MATERIAL TO PROCESS =>
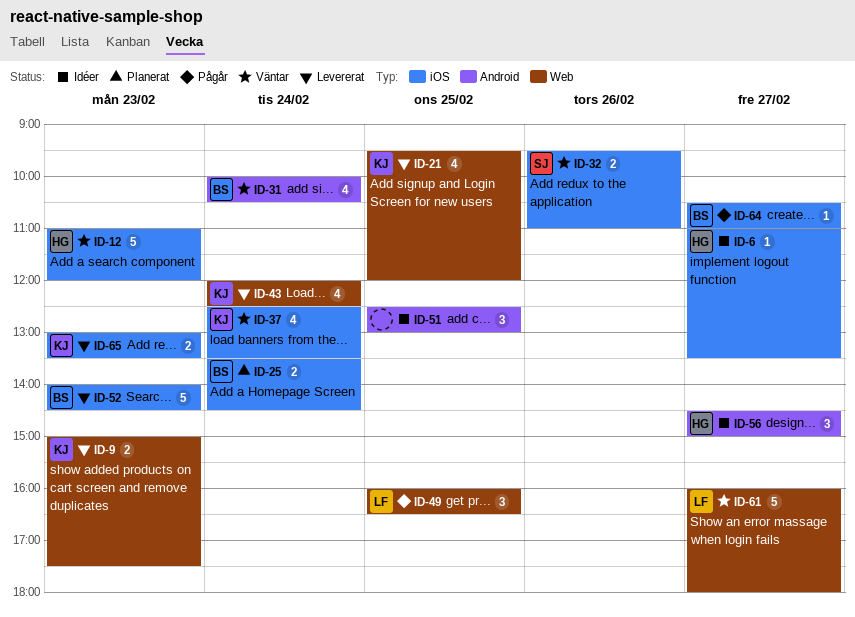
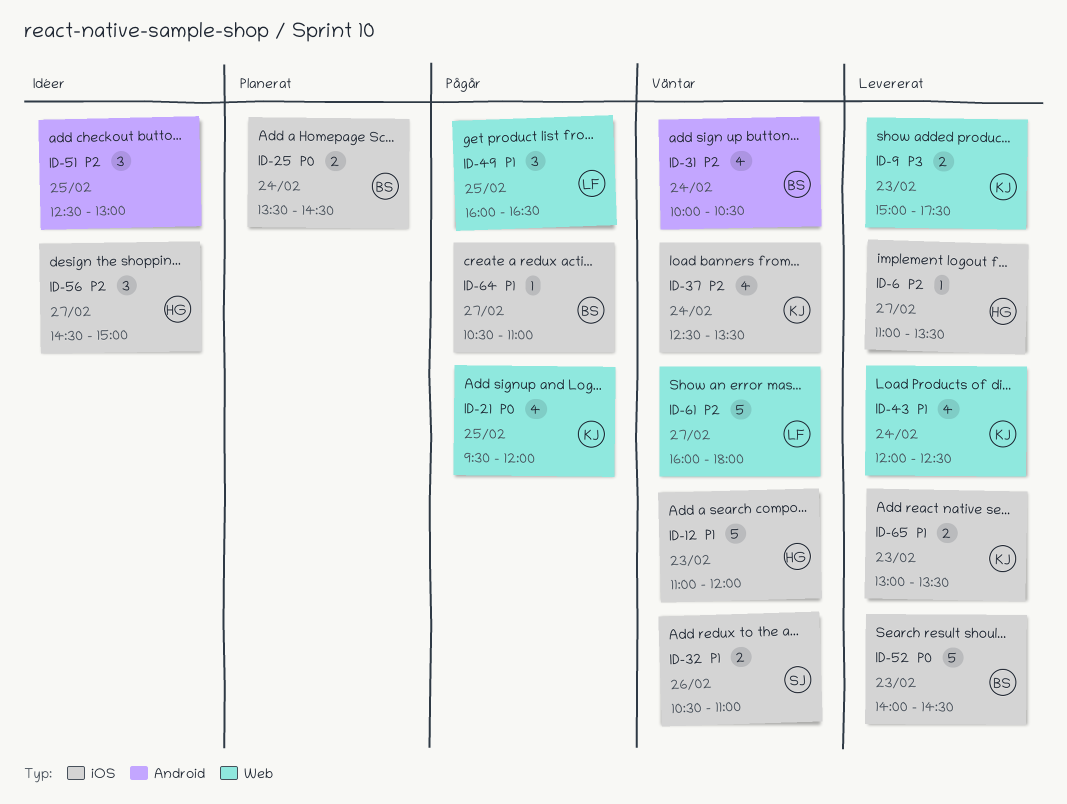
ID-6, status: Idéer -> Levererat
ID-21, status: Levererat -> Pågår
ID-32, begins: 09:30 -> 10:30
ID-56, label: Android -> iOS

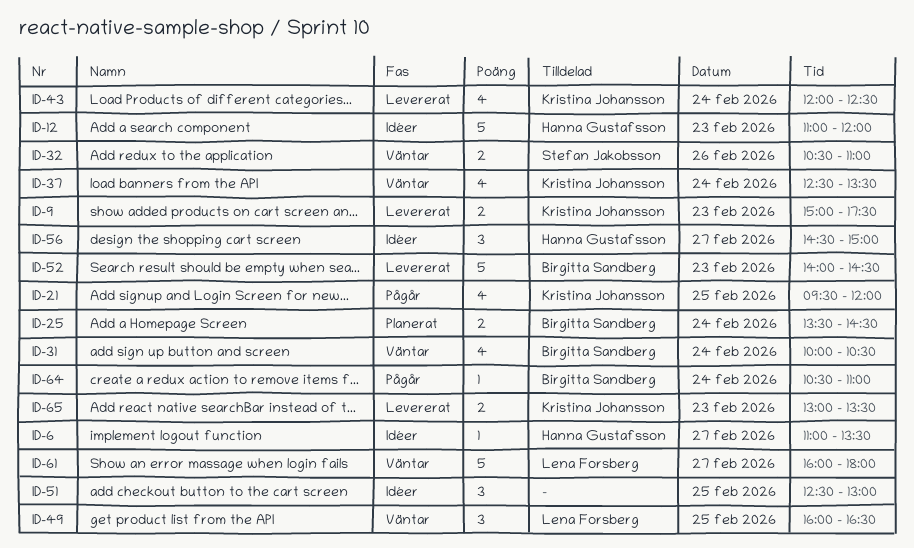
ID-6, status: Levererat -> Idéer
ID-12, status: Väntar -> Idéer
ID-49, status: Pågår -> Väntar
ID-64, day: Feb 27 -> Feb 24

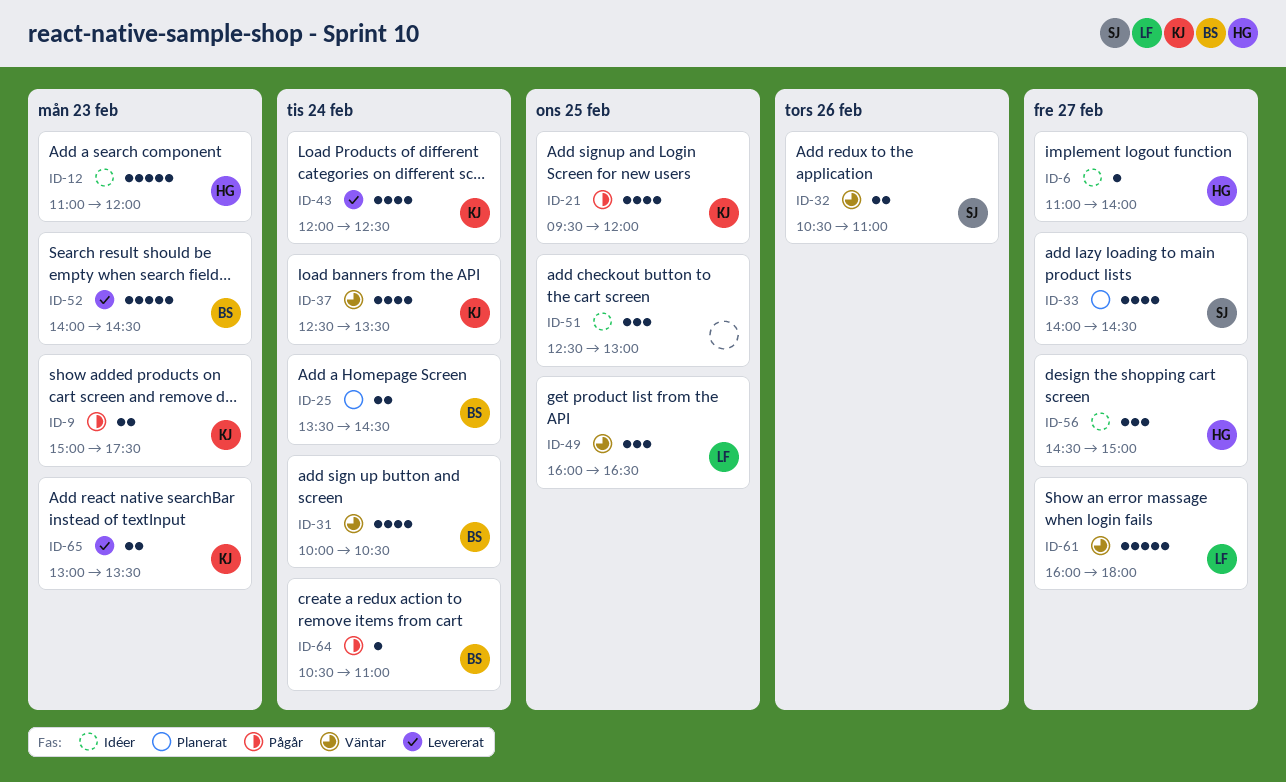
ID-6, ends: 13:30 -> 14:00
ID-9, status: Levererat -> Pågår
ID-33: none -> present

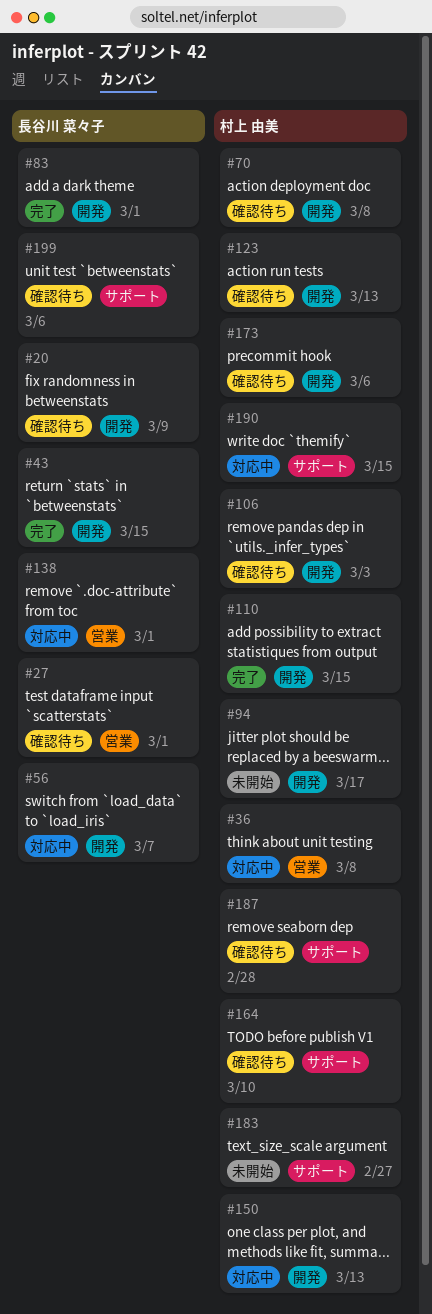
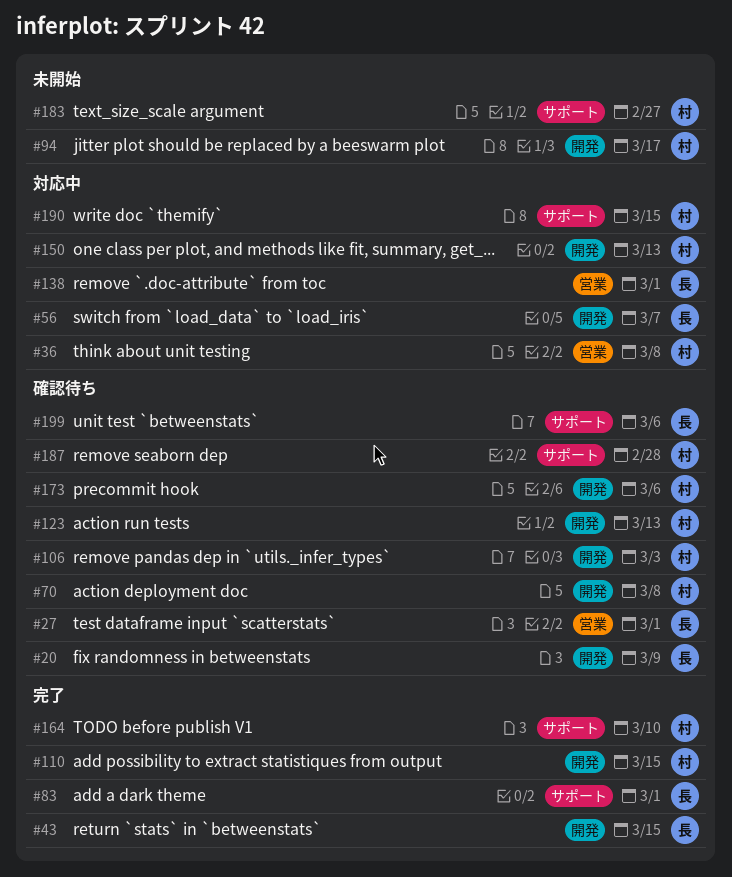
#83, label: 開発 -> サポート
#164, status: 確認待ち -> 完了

---

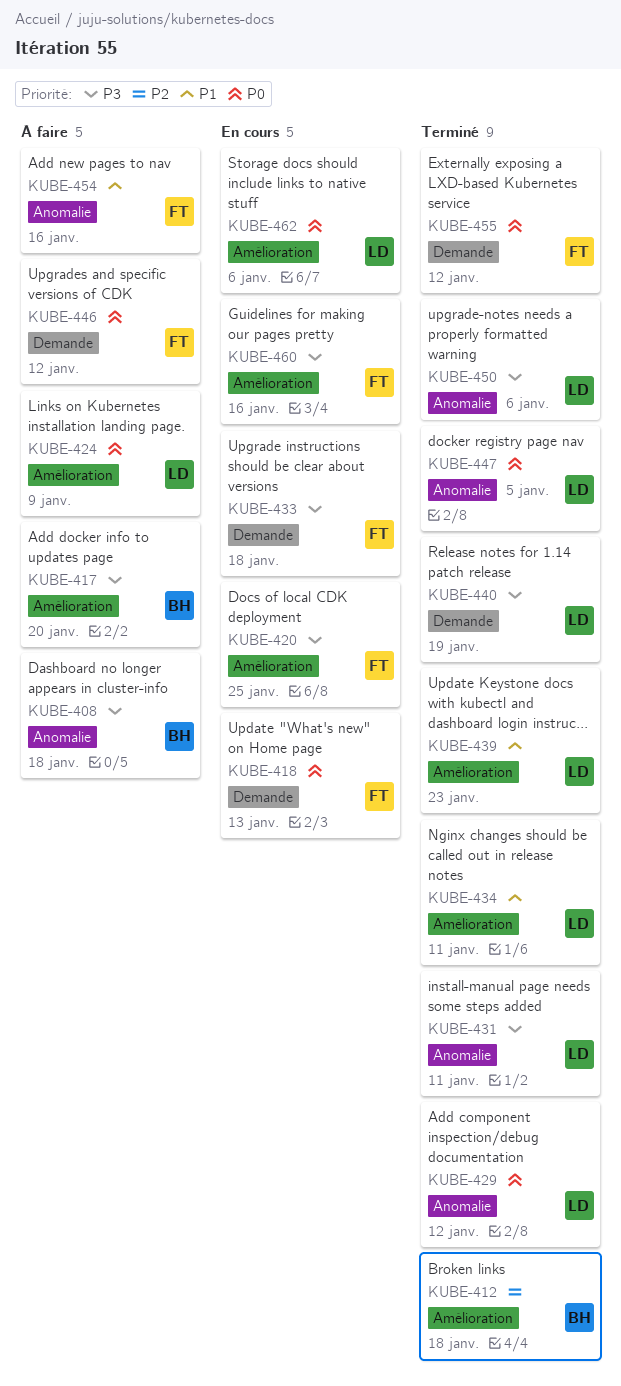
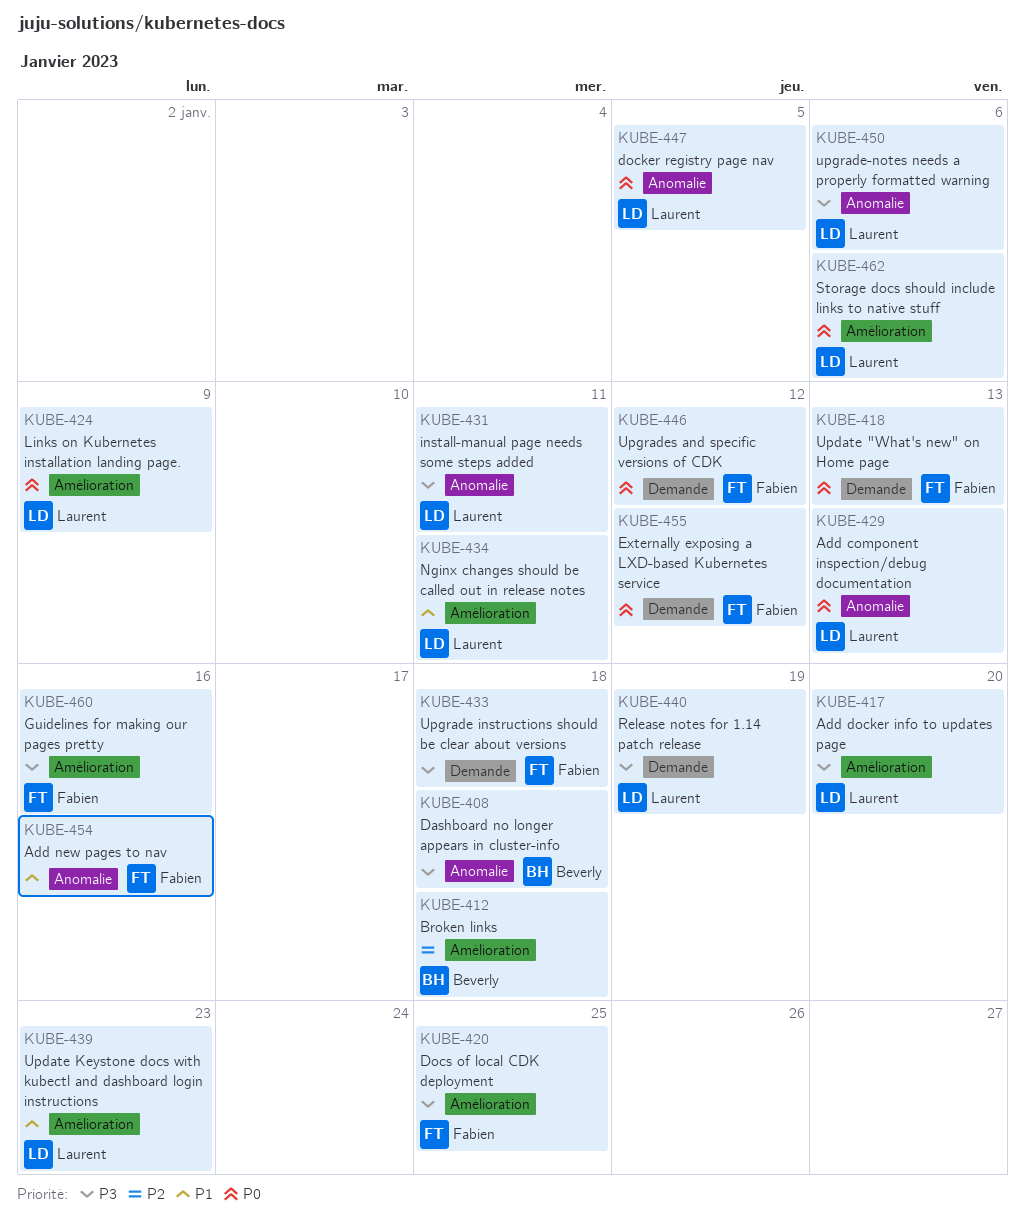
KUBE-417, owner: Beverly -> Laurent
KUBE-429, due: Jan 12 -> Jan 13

* * *

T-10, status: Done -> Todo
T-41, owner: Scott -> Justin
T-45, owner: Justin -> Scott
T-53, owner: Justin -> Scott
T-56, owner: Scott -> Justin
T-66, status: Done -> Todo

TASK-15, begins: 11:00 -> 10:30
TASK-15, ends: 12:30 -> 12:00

PROBLEM => Give again exactly, and only, the lines above starting at the one with "KUBE-417, owner: Beverly -> Laurent" and ending at the one with "KUBE-429, due: Jan 12 -> Jan 13".

TASK ANSWER =>
KUBE-417, owner: Beverly -> Laurent
KUBE-429, due: Jan 12 -> Jan 13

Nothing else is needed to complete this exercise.